■ WHAT NEEDS TO BE DONE
The copy must match the data below line for line and contain no images.

■ EXERCISE INPUT
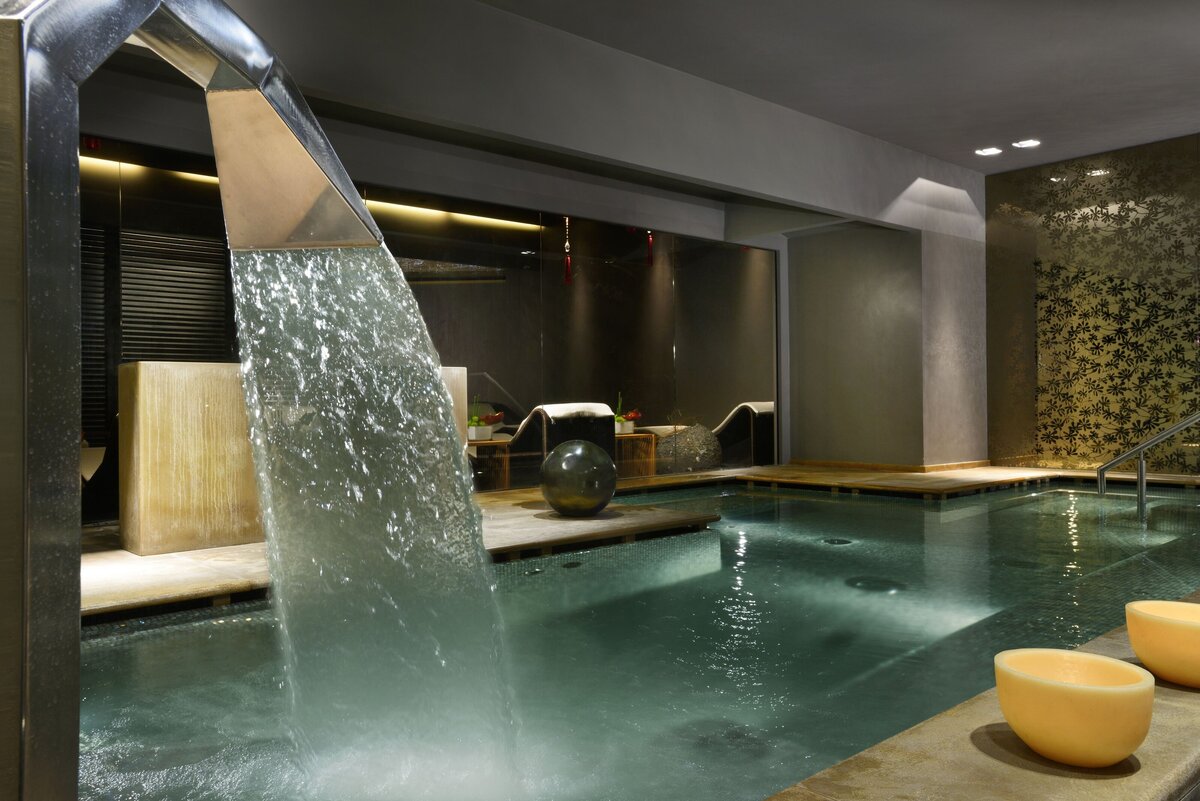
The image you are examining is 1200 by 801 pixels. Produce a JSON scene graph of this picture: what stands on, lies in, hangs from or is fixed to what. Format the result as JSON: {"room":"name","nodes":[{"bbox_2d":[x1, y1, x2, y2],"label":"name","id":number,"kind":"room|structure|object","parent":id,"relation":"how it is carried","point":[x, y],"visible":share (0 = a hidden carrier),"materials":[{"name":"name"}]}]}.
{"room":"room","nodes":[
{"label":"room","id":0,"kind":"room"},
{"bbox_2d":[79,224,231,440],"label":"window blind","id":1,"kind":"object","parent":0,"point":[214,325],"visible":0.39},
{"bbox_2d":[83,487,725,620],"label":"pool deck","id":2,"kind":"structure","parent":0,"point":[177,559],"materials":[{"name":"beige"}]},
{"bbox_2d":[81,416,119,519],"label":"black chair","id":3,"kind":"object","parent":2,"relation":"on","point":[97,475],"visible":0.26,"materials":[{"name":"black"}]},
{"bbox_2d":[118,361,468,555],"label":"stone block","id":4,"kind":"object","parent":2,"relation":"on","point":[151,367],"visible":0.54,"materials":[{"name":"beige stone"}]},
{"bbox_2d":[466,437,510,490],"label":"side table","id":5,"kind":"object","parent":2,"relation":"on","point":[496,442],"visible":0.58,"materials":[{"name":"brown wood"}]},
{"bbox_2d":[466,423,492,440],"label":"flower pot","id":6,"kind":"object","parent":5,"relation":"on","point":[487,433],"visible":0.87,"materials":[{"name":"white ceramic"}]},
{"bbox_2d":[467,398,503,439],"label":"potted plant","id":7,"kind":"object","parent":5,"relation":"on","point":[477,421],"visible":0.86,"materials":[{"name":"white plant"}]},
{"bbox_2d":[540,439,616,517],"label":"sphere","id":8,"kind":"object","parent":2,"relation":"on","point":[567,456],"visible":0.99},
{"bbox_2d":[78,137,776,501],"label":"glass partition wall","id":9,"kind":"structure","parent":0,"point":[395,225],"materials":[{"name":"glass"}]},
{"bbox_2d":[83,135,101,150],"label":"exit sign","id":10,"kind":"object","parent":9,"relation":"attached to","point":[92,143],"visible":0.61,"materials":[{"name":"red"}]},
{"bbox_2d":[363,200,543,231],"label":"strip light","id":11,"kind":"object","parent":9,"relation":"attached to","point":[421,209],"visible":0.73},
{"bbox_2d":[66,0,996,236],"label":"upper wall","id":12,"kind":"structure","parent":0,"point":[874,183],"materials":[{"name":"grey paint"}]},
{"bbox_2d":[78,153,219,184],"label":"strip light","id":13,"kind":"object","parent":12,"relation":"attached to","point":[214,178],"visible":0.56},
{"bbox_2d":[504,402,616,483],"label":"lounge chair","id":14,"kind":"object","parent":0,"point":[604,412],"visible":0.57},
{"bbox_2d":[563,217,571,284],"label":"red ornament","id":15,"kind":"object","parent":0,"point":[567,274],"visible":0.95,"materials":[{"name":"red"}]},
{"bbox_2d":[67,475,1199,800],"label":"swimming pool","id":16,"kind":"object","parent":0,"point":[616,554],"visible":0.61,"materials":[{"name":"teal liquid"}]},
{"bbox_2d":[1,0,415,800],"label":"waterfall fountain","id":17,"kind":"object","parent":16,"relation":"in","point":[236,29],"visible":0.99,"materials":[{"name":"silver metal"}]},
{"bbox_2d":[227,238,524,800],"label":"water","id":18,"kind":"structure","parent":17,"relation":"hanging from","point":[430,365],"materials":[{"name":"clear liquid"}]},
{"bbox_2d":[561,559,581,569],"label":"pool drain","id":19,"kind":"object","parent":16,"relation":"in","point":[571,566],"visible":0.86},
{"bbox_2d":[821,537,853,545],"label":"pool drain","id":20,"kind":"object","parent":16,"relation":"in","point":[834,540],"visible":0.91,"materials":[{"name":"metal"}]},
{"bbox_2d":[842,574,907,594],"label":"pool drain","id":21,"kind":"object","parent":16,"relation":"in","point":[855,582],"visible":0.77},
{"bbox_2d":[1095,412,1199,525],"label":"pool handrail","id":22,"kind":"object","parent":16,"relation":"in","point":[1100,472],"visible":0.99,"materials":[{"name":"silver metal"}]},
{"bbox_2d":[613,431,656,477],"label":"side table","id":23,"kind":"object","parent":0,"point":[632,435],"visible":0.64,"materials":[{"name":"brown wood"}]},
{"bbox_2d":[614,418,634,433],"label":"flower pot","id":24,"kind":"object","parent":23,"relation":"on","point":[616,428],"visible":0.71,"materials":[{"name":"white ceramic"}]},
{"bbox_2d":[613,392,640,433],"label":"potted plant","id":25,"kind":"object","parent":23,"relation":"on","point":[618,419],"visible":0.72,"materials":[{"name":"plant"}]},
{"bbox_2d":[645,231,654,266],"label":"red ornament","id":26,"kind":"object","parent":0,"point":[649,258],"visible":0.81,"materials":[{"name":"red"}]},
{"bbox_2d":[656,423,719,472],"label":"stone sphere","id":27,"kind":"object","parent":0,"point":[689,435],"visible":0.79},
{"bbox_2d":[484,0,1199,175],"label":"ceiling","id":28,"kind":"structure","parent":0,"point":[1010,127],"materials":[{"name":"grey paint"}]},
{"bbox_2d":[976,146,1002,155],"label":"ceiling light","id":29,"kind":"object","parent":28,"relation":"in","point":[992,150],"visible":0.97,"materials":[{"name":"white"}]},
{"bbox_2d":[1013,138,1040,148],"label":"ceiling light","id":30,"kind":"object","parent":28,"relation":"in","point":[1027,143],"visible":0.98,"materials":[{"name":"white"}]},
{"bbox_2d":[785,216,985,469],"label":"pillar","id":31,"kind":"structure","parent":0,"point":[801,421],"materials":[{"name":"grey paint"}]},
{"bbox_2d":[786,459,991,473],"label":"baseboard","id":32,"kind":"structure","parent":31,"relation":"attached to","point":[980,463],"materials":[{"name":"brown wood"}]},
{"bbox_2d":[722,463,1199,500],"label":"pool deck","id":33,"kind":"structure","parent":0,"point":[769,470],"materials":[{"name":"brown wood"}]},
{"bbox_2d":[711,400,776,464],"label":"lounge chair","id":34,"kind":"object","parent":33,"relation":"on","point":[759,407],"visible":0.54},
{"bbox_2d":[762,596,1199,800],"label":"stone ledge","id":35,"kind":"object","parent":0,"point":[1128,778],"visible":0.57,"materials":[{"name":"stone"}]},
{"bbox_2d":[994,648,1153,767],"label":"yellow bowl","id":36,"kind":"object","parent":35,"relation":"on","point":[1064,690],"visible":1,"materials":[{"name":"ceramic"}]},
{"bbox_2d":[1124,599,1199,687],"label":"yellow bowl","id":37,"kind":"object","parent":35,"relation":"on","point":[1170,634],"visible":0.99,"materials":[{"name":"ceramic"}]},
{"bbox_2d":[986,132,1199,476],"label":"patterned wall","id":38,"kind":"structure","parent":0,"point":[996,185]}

■ OUTPUT FOR THIS EXERCISE
The image you are examining is 1200 by 801 pixels. Produce a JSON scene graph of this picture: what stands on, lies in, hangs from or is fixed to what. Format the result as JSON: {"room":"name","nodes":[{"bbox_2d":[x1, y1, x2, y2],"label":"name","id":number,"kind":"room|structure|object","parent":id,"relation":"how it is carried","point":[x, y],"visible":share (0 = a hidden carrier),"materials":[{"name":"name"}]}]}.
{"room":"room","nodes":[
{"label":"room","id":0,"kind":"room"},
{"bbox_2d":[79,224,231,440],"label":"window blind","id":1,"kind":"object","parent":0,"point":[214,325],"visible":0.39},
{"bbox_2d":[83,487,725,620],"label":"pool deck","id":2,"kind":"structure","parent":0,"point":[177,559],"materials":[{"name":"beige"}]},
{"bbox_2d":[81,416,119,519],"label":"black chair","id":3,"kind":"object","parent":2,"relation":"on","point":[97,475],"visible":0.26,"materials":[{"name":"black"}]},
{"bbox_2d":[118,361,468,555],"label":"stone block","id":4,"kind":"object","parent":2,"relation":"on","point":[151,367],"visible":0.54,"materials":[{"name":"beige stone"}]},
{"bbox_2d":[466,437,510,490],"label":"side table","id":5,"kind":"object","parent":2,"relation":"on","point":[496,442],"visible":0.58,"materials":[{"name":"brown wood"}]},
{"bbox_2d":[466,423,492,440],"label":"flower pot","id":6,"kind":"object","parent":5,"relation":"on","point":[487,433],"visible":0.87,"materials":[{"name":"white ceramic"}]},
{"bbox_2d":[467,398,503,439],"label":"potted plant","id":7,"kind":"object","parent":5,"relation":"on","point":[477,421],"visible":0.86,"materials":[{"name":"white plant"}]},
{"bbox_2d":[540,439,616,517],"label":"sphere","id":8,"kind":"object","parent":2,"relation":"on","point":[567,456],"visible":0.99},
{"bbox_2d":[78,137,776,501],"label":"glass partition wall","id":9,"kind":"structure","parent":0,"point":[395,225],"materials":[{"name":"glass"}]},
{"bbox_2d":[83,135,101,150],"label":"exit sign","id":10,"kind":"object","parent":9,"relation":"attached to","point":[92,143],"visible":0.61,"materials":[{"name":"red"}]},
{"bbox_2d":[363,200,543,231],"label":"strip light","id":11,"kind":"object","parent":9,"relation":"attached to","point":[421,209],"visible":0.73},
{"bbox_2d":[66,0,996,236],"label":"upper wall","id":12,"kind":"structure","parent":0,"point":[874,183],"materials":[{"name":"grey paint"}]},
{"bbox_2d":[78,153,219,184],"label":"strip light","id":13,"kind":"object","parent":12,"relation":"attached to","point":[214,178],"visible":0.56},
{"bbox_2d":[504,402,616,483],"label":"lounge chair","id":14,"kind":"object","parent":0,"point":[604,412],"visible":0.57},
{"bbox_2d":[563,217,571,284],"label":"red ornament","id":15,"kind":"object","parent":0,"point":[567,274],"visible":0.95,"materials":[{"name":"red"}]},
{"bbox_2d":[67,475,1199,800],"label":"swimming pool","id":16,"kind":"object","parent":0,"point":[616,554],"visible":0.61,"materials":[{"name":"teal liquid"}]},
{"bbox_2d":[1,0,415,800],"label":"waterfall fountain","id":17,"kind":"object","parent":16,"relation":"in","point":[236,29],"visible":0.99,"materials":[{"name":"silver metal"}]},
{"bbox_2d":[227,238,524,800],"label":"water","id":18,"kind":"structure","parent":17,"relation":"hanging from","point":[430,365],"materials":[{"name":"clear liquid"}]},
{"bbox_2d":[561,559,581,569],"label":"pool drain","id":19,"kind":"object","parent":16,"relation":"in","point":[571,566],"visible":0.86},
{"bbox_2d":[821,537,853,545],"label":"pool drain","id":20,"kind":"object","parent":16,"relation":"in","point":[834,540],"visible":0.91,"materials":[{"name":"metal"}]},
{"bbox_2d":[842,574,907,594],"label":"pool drain","id":21,"kind":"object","parent":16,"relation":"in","point":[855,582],"visible":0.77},
{"bbox_2d":[1095,412,1199,525],"label":"pool handrail","id":22,"kind":"object","parent":16,"relation":"in","point":[1100,472],"visible":0.99,"materials":[{"name":"silver metal"}]},
{"bbox_2d":[613,431,656,477],"label":"side table","id":23,"kind":"object","parent":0,"point":[632,435],"visible":0.64,"materials":[{"name":"brown wood"}]},
{"bbox_2d":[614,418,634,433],"label":"flower pot","id":24,"kind":"object","parent":23,"relation":"on","point":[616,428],"visible":0.71,"materials":[{"name":"white ceramic"}]},
{"bbox_2d":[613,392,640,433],"label":"potted plant","id":25,"kind":"object","parent":23,"relation":"on","point":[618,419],"visible":0.72,"materials":[{"name":"plant"}]},
{"bbox_2d":[645,231,654,266],"label":"red ornament","id":26,"kind":"object","parent":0,"point":[649,258],"visible":0.81,"materials":[{"name":"red"}]},
{"bbox_2d":[656,423,719,472],"label":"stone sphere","id":27,"kind":"object","parent":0,"point":[689,435],"visible":0.79},
{"bbox_2d":[484,0,1199,175],"label":"ceiling","id":28,"kind":"structure","parent":0,"point":[1010,127],"materials":[{"name":"grey paint"}]},
{"bbox_2d":[976,146,1002,155],"label":"ceiling light","id":29,"kind":"object","parent":28,"relation":"in","point":[992,150],"visible":0.97,"materials":[{"name":"white"}]},
{"bbox_2d":[1013,138,1040,148],"label":"ceiling light","id":30,"kind":"object","parent":28,"relation":"in","point":[1027,143],"visible":0.98,"materials":[{"name":"white"}]},
{"bbox_2d":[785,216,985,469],"label":"pillar","id":31,"kind":"structure","parent":0,"point":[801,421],"materials":[{"name":"grey paint"}]},
{"bbox_2d":[786,459,991,473],"label":"baseboard","id":32,"kind":"structure","parent":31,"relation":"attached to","point":[980,463],"materials":[{"name":"brown wood"}]},
{"bbox_2d":[722,463,1199,500],"label":"pool deck","id":33,"kind":"structure","parent":0,"point":[769,470],"materials":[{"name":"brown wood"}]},
{"bbox_2d":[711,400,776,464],"label":"lounge chair","id":34,"kind":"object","parent":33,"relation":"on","point":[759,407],"visible":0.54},
{"bbox_2d":[762,596,1199,800],"label":"stone ledge","id":35,"kind":"object","parent":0,"point":[1128,778],"visible":0.57,"materials":[{"name":"stone"}]},
{"bbox_2d":[994,648,1153,767],"label":"yellow bowl","id":36,"kind":"object","parent":35,"relation":"on","point":[1064,690],"visible":1,"materials":[{"name":"ceramic"}]},
{"bbox_2d":[1124,599,1199,687],"label":"yellow bowl","id":37,"kind":"object","parent":35,"relation":"on","point":[1170,634],"visible":0.99,"materials":[{"name":"ceramic"}]},
{"bbox_2d":[986,132,1199,476],"label":"patterned wall","id":38,"kind":"structure","parent":0,"point":[996,185]}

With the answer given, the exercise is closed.